- **What you have to do**
Using the records below, copy exactly the part that opens with the line holding "root of tail: (731, 312)" and closes with the line holding "left back paw: (415, 395)", minus the pictures.

- **Material supplied**
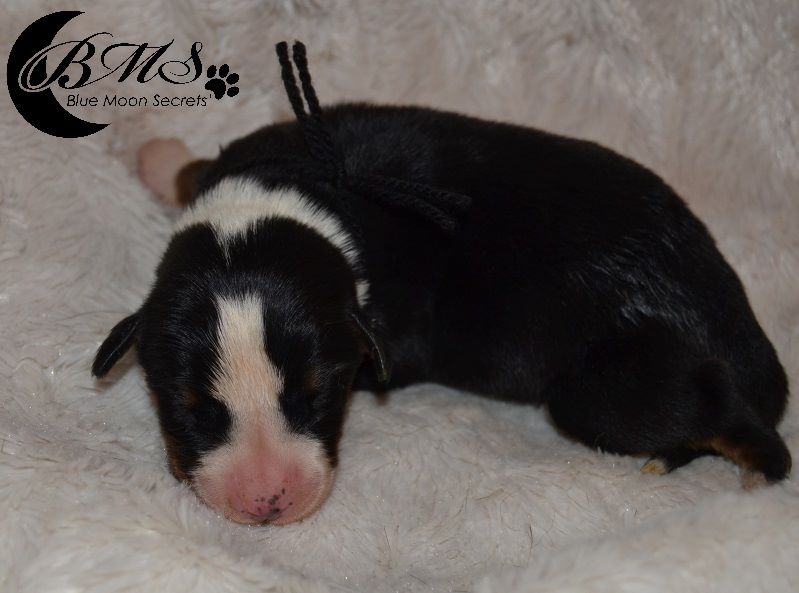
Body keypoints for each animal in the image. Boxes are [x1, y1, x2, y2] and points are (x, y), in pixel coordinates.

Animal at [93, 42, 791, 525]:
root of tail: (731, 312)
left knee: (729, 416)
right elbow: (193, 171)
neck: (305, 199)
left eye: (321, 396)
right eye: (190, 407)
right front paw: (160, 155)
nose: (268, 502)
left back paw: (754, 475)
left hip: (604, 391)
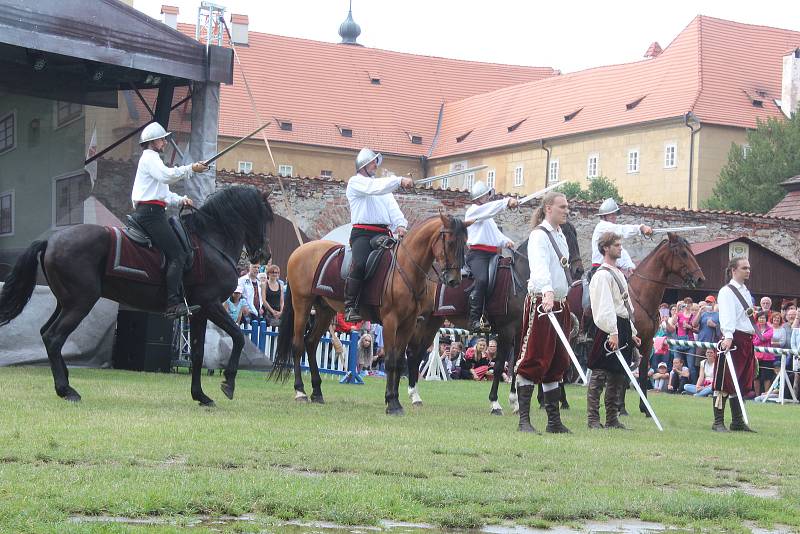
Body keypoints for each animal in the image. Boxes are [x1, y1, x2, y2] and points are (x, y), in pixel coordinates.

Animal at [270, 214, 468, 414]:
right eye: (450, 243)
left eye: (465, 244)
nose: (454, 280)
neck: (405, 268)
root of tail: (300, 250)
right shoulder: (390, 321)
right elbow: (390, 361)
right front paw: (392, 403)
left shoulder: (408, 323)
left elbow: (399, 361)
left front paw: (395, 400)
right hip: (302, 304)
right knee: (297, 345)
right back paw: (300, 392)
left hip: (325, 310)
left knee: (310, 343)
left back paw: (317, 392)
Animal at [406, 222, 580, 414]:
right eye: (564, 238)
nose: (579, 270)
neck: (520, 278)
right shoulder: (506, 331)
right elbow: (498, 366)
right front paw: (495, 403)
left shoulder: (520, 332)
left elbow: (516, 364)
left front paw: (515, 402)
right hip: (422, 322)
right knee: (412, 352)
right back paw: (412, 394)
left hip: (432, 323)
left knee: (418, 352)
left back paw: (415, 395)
...
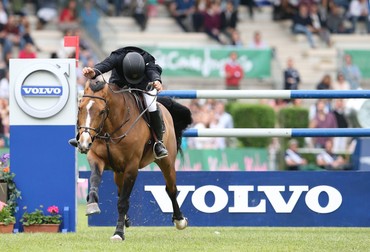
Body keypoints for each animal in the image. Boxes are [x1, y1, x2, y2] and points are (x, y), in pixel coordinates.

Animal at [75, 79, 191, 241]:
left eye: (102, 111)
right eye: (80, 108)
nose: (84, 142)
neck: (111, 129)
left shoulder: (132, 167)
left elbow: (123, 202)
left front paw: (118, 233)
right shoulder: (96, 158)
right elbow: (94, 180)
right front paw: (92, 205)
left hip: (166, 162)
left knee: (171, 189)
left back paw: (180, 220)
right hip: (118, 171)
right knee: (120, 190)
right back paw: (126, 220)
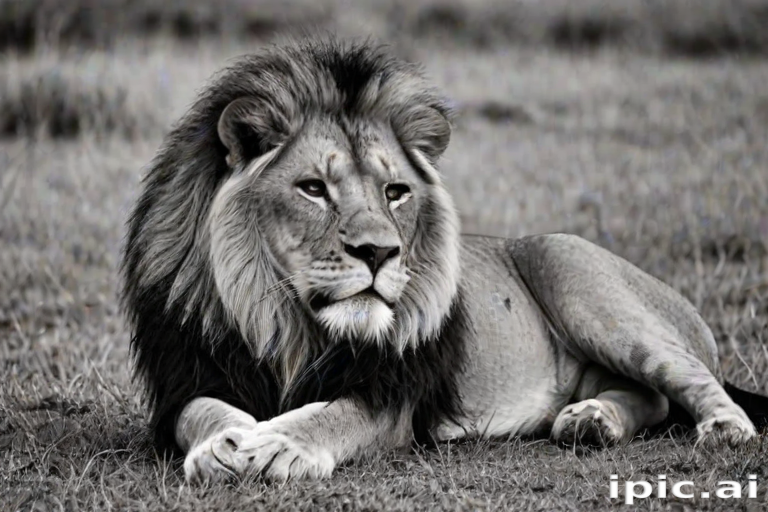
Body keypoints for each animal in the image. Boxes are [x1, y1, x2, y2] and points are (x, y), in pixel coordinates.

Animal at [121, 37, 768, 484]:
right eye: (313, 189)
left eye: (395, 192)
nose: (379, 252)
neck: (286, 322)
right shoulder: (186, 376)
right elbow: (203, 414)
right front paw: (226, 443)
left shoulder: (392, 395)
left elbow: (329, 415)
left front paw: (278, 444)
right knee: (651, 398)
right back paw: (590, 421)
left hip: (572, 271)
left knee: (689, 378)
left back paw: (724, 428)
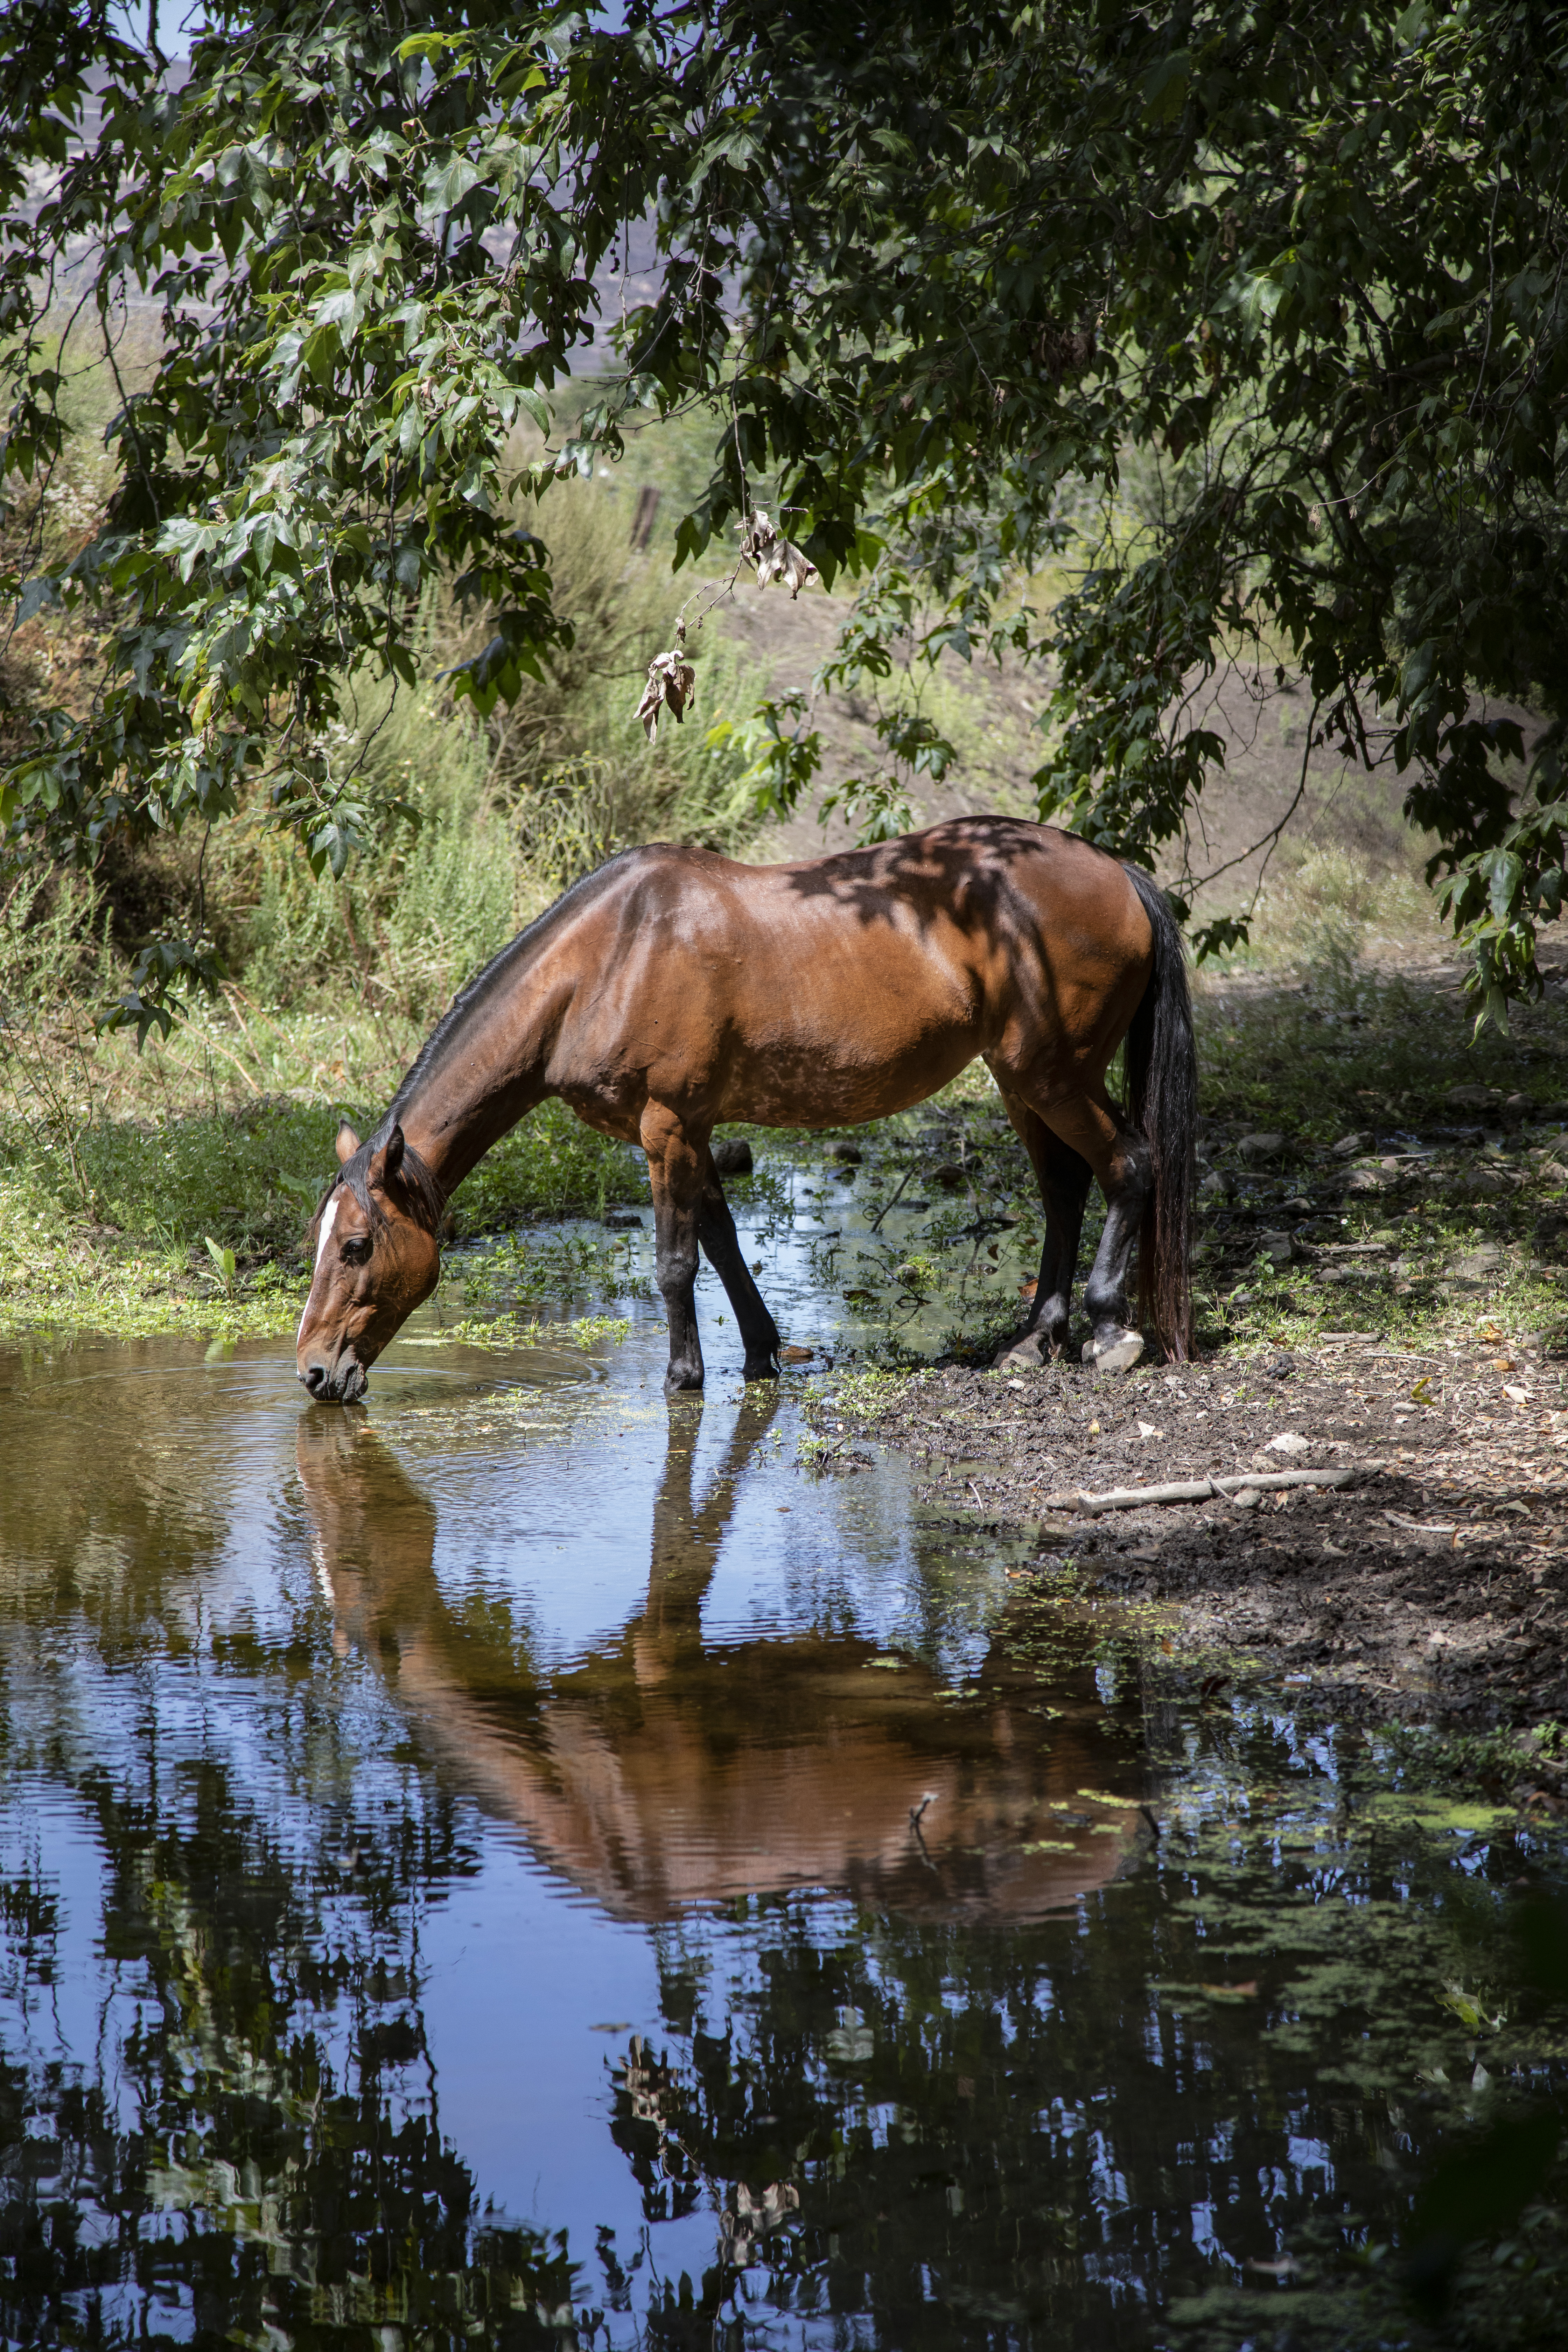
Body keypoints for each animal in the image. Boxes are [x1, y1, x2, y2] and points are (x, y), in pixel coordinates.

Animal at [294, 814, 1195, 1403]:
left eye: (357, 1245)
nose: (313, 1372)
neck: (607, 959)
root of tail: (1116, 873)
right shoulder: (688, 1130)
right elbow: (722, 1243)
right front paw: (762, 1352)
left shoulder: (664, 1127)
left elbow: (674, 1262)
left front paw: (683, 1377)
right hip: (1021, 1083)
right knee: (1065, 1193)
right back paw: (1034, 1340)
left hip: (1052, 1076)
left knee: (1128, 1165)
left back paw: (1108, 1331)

- **Your solution**
root of tail: (731, 312)
left knee: (729, 416)
right elbow: (193, 171)
neck: (305, 199)
left eye: (321, 396)
right eye: (190, 407)
right front paw: (160, 155)
nose: (268, 502)
left back paw: (754, 475)
left hip: (604, 391)
Body keypoints for each animal in the image. Boxes are [x1, y1, x2, y2] and points are (x, y), in pixel coordinates.

Animal at [270, 214, 468, 414]:
right eye: (450, 243)
left eye: (465, 244)
nose: (454, 280)
neck: (405, 268)
root of tail: (300, 250)
right shoulder: (390, 321)
right elbow: (390, 361)
right front paw: (392, 403)
left shoulder: (408, 323)
left elbow: (399, 361)
left front paw: (395, 400)
right hip: (302, 304)
right knee: (297, 345)
right back paw: (300, 392)
left hip: (325, 310)
left knee: (310, 343)
left back paw: (317, 392)
Animal at [406, 222, 580, 414]:
right eye: (564, 238)
nose: (579, 270)
neck: (520, 278)
right shoulder: (506, 331)
right elbow: (498, 366)
right front paw: (495, 403)
left shoulder: (520, 332)
left elbow: (516, 364)
left front paw: (515, 402)
right hip: (422, 322)
right knee: (412, 352)
right back paw: (412, 394)
left hip: (432, 323)
left knee: (418, 352)
left back paw: (415, 395)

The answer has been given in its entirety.